__EXERCISE BRIEF__: Tally the lines of the entries below that contain the string "اللغة", with case counting, and give only the number.

__MATERIAL FOR THIS TASK__:
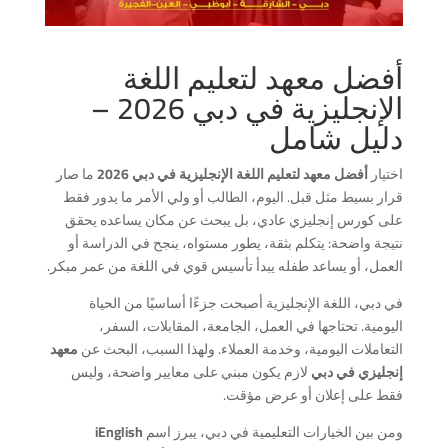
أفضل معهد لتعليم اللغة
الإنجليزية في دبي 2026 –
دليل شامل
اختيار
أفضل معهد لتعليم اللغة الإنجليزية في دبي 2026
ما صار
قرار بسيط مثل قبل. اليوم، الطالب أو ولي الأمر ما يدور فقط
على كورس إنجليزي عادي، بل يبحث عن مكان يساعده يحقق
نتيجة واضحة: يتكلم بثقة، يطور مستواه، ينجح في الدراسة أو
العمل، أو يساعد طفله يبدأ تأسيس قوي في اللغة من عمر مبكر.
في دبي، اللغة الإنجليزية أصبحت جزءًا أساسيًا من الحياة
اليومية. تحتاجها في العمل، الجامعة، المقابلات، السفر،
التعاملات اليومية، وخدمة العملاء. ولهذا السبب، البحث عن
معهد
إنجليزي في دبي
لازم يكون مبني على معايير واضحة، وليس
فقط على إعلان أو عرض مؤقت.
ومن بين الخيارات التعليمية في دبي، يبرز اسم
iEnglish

---

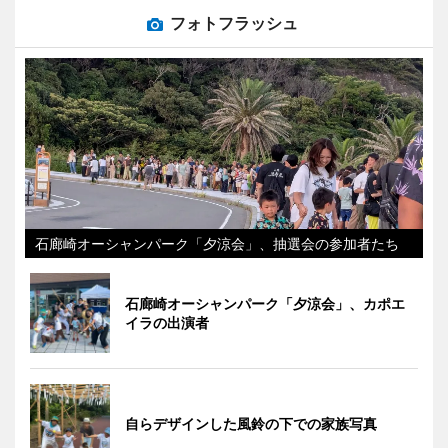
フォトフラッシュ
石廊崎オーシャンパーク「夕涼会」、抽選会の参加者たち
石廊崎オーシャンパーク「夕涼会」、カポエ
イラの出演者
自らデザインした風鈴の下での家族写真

__REPLY TO THE EXERCISE__: 4